Canada is gradually losing its competitiveness – but it can be regained.
According to the International Institute for Management Development (IMD), a graduate business school and research centre, we’re down three spots from 2018 to 13th.
Canada is now ranked below the United States and Switzerland, as well as other energy-dominated nations such as Norway, the United Arab Emirates and Qatar. Consequently, its attractiveness as a place to live, work, invest, start or operate a business, or retire in, has dropped.
Abundant natural resources, relatively safe streets, good public schools, strong rule of law, relatively easy immigration rules, efficient financial markets and a well-educated workforce are no longer sufficient. All but the first are essential in any modern, dynamic, robustly growing economy, which Canada currently lacks.
Canada’s gross domestic product growth rate is about two per cent, barely above the population growth rate of roughly one per cent. Fostering investment is crucial to raising productivity, and thus growth and living standards.
The ranking and reputation of Canada’s ease of doing business is falling. In a World Bank annual survey, Canada ranked 22nd, below some nations that were previously not in its league, such as North Macedonia and Malaysia, and well below other advanced nations.
While the World Bank doesn’t examine the tax burden on individuals or companies directly, it does look at ease of paying taxes, including complexity.

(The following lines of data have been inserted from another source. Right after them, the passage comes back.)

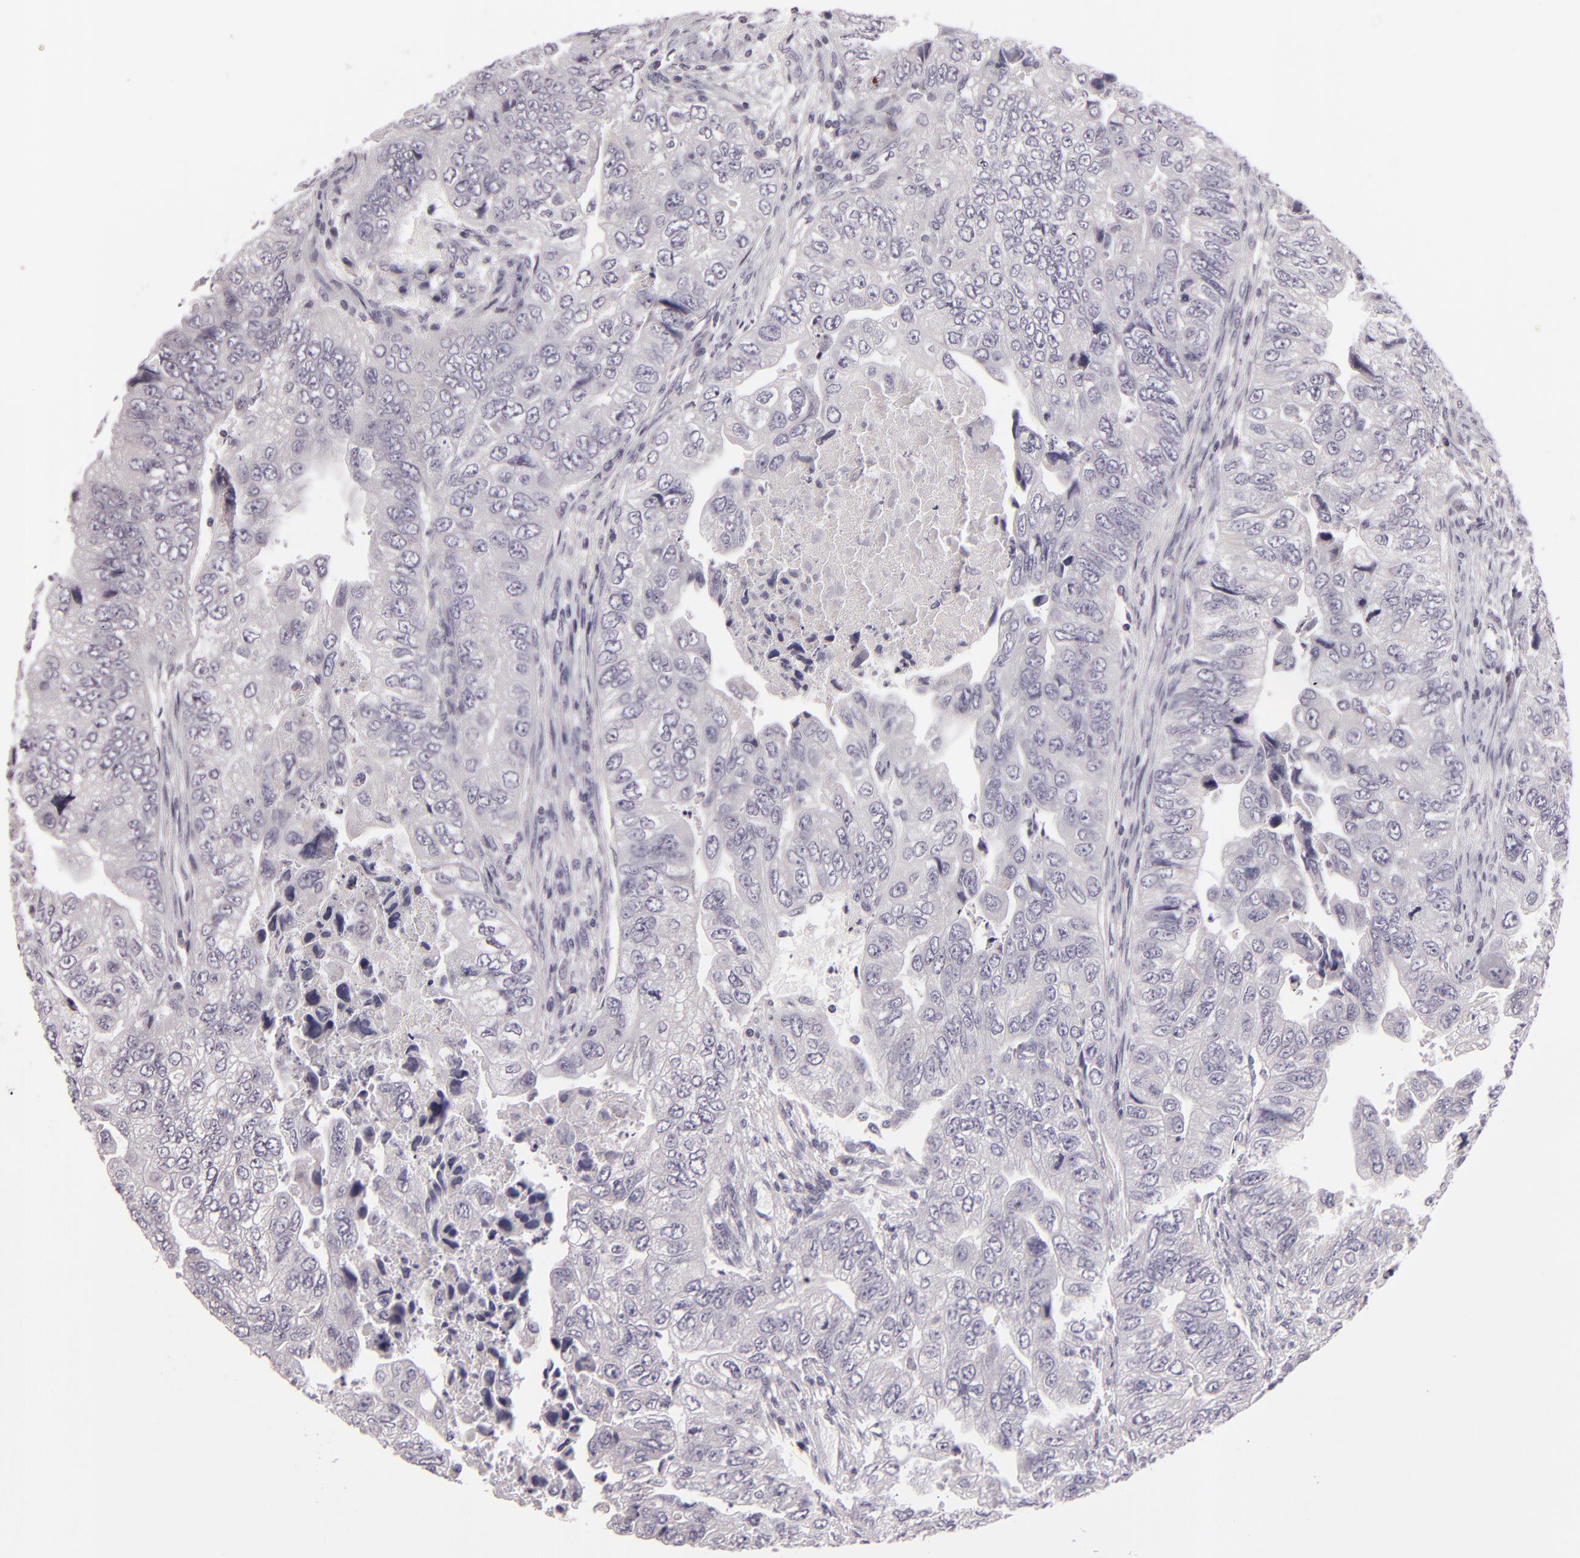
{"staining": {"intensity": "negative", "quantity": "none", "location": "none"}, "tissue": "colorectal cancer", "cell_type": "Tumor cells", "image_type": "cancer", "snomed": [{"axis": "morphology", "description": "Adenocarcinoma, NOS"}, {"axis": "topography", "description": "Colon"}], "caption": "DAB (3,3'-diaminobenzidine) immunohistochemical staining of colorectal adenocarcinoma displays no significant expression in tumor cells.", "gene": "EGFL6", "patient": {"sex": "female", "age": 11}}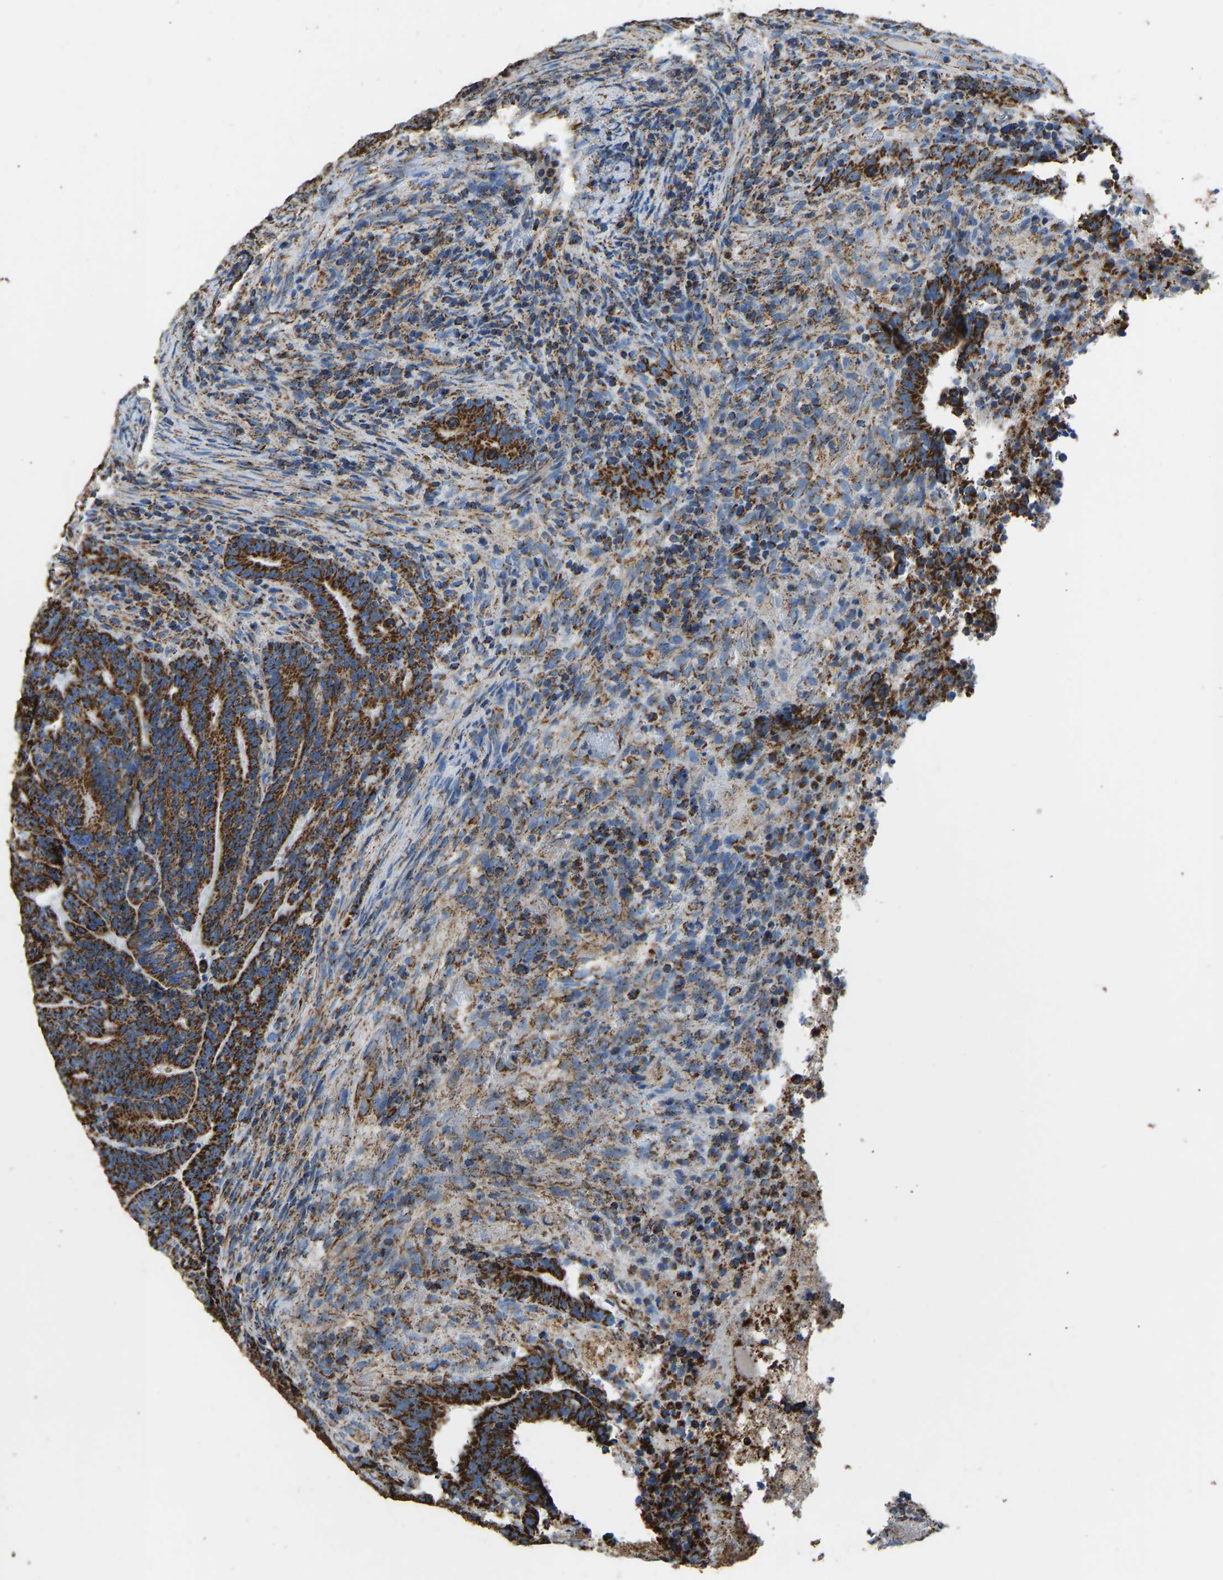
{"staining": {"intensity": "strong", "quantity": ">75%", "location": "cytoplasmic/membranous"}, "tissue": "colorectal cancer", "cell_type": "Tumor cells", "image_type": "cancer", "snomed": [{"axis": "morphology", "description": "Adenocarcinoma, NOS"}, {"axis": "topography", "description": "Colon"}], "caption": "Immunohistochemistry micrograph of neoplastic tissue: colorectal cancer (adenocarcinoma) stained using immunohistochemistry (IHC) demonstrates high levels of strong protein expression localized specifically in the cytoplasmic/membranous of tumor cells, appearing as a cytoplasmic/membranous brown color.", "gene": "IRX6", "patient": {"sex": "female", "age": 66}}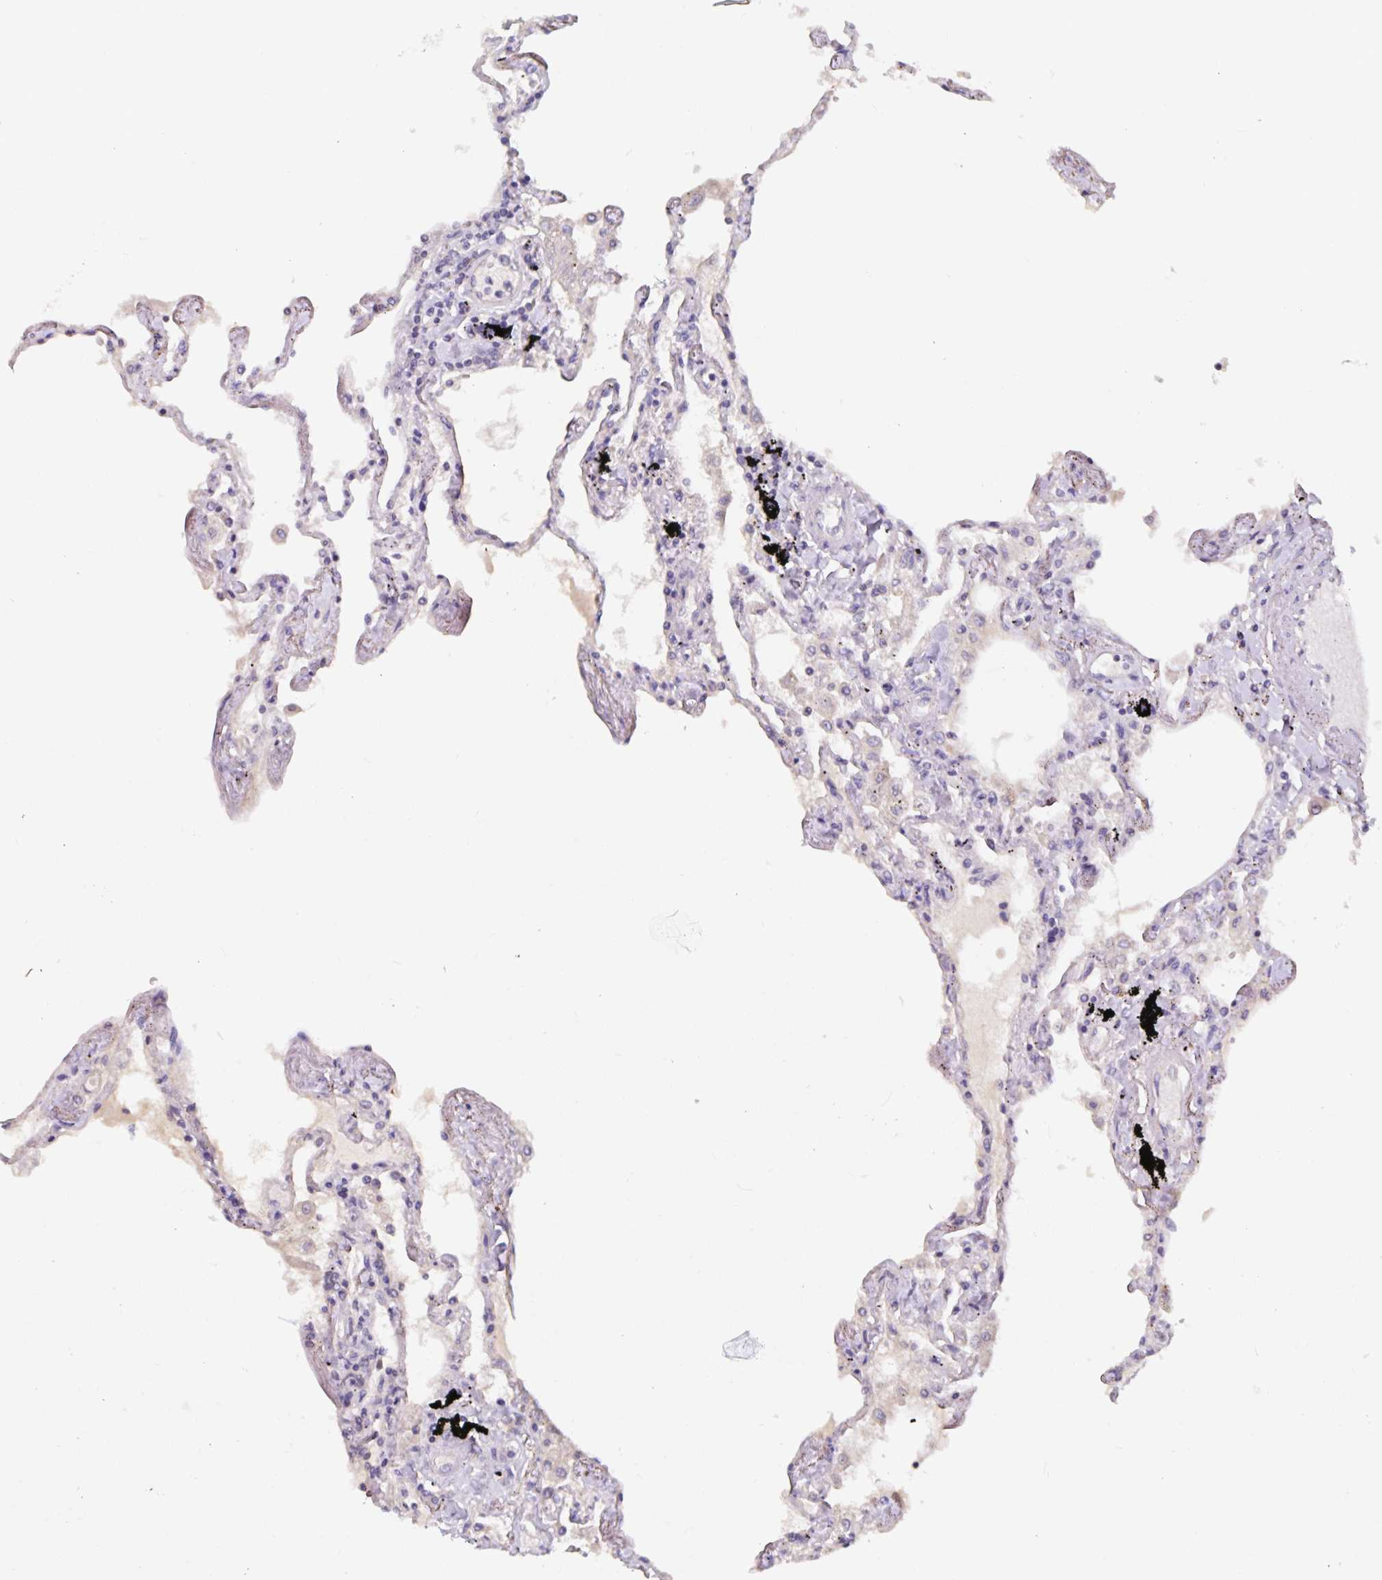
{"staining": {"intensity": "weak", "quantity": "<25%", "location": "cytoplasmic/membranous"}, "tissue": "lung", "cell_type": "Alveolar cells", "image_type": "normal", "snomed": [{"axis": "morphology", "description": "Normal tissue, NOS"}, {"axis": "morphology", "description": "Adenocarcinoma, NOS"}, {"axis": "topography", "description": "Cartilage tissue"}, {"axis": "topography", "description": "Lung"}], "caption": "This is an immunohistochemistry (IHC) photomicrograph of benign lung. There is no staining in alveolar cells.", "gene": "HEPN1", "patient": {"sex": "female", "age": 67}}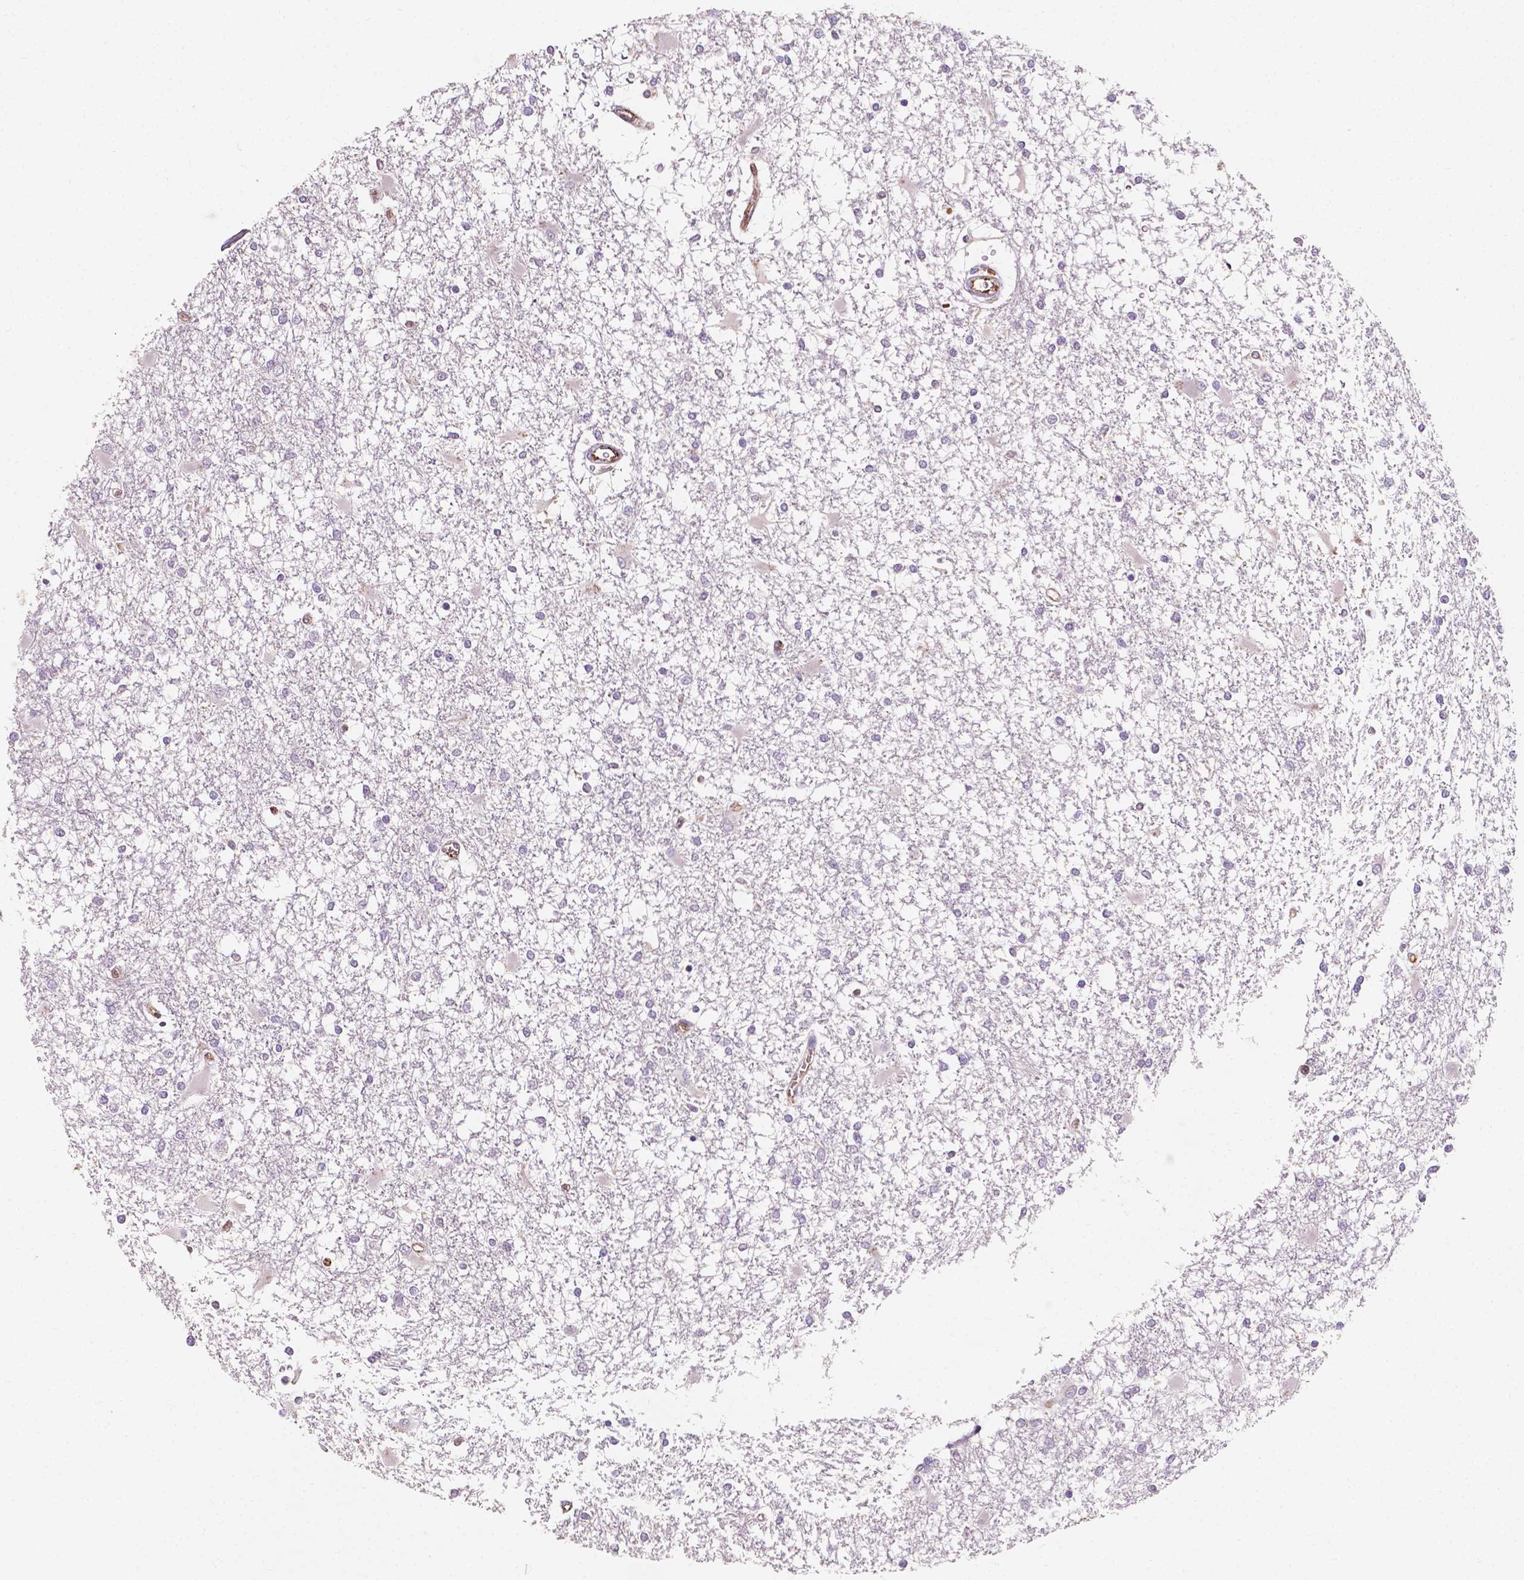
{"staining": {"intensity": "negative", "quantity": "none", "location": "none"}, "tissue": "glioma", "cell_type": "Tumor cells", "image_type": "cancer", "snomed": [{"axis": "morphology", "description": "Glioma, malignant, High grade"}, {"axis": "topography", "description": "Cerebral cortex"}], "caption": "Histopathology image shows no significant protein expression in tumor cells of malignant glioma (high-grade).", "gene": "SLC22A4", "patient": {"sex": "male", "age": 79}}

The World Bank cites studies showing that a 10 per cent reduction in tax complexity is equivalent to a one per cent reduction in the tax rate. Tax burdens are not directly examined by the bank, but complexity makes it difficult and more expensive for small businesses to file taxes.
One relatively easy way to reduce tax complexity is to make the calculation of corporate income tax congruent with International Financial Reporting Standards. This isn’t difficult, although it may require adjustment of rates to bring in the same amount of money for the federal government and the provinces.
It would also make it more difficult for politicians to make the tax code a Christmas tree, festooned with shiny baubles of exclusions, deductions, credits and preferences that seek to direct business investment and behaviour towards political ends.
In the United States, our biggest trading partner and closest competitor, most of these were done away with in the great tax reform package in 2018. It brought about a surge in capital investment (only later counteracted by harsh trade action that harmed business confidence).
In that nation, rates were also reduced, to 21 per cent, which superficially appears worse than the Canada’s 15 per cent. But the U.S. rate is effectively on free cash flow, not income, making the overall burden lower and also making it more attractive to spend on machinery, equipment, instruments and structures. And provincial rates add 11 to 13 per cent to the Canadian total, while many American states have little or no state income tax.
Canada also lacks critical mass in certain key sectors: semiconductors and computer hardware; biotechnology, pharmaceuticals and medical devices and instruments; defence electronics and aerospace; information technology and venture capital.
Canada has to try harder to attract and retain businesses, and the quality, well-paying jobs those businesses generate. Trying harder includes making corporate income taxes simpler and lower. The former can be done intelligently and carefully, and the latter can be done gradually, as Quebec is doing.
Taxation on individuals is also politically contentious. If this nation wanted to make a bold effort to provide incentives to entrepreneurial spirit, it would make the tax rate on incomes over $5 million or $10 million a year lower than those in the next lowest bracket – to give high earners something to strive for.
It would also attract investors from around the world to revitalize the economy. It would also accelerate the incipient, if sluggish, trend to diversify into the industries of tomorrow.
Canada doesn’t exist in a vacuum. It’s competing for the best talent and the hungriest capital from around the world. It doesn’t have Silicon Valley, a biotech eco-system or a vibrant defence sector, and no gimmicks and giveaways by the federal government or the provinces will really change that.
However, some smart reforms to taxes, and a change in attitude and approach, can garner more interest and investment.
Canada can become a strong player in world competitiveness, if the government can form a pro-growth, pro-business plan. Only a little imagination and courage is needed.
Ian Madsen is a senior policy analyst with the Frontier Centre for Public Policy.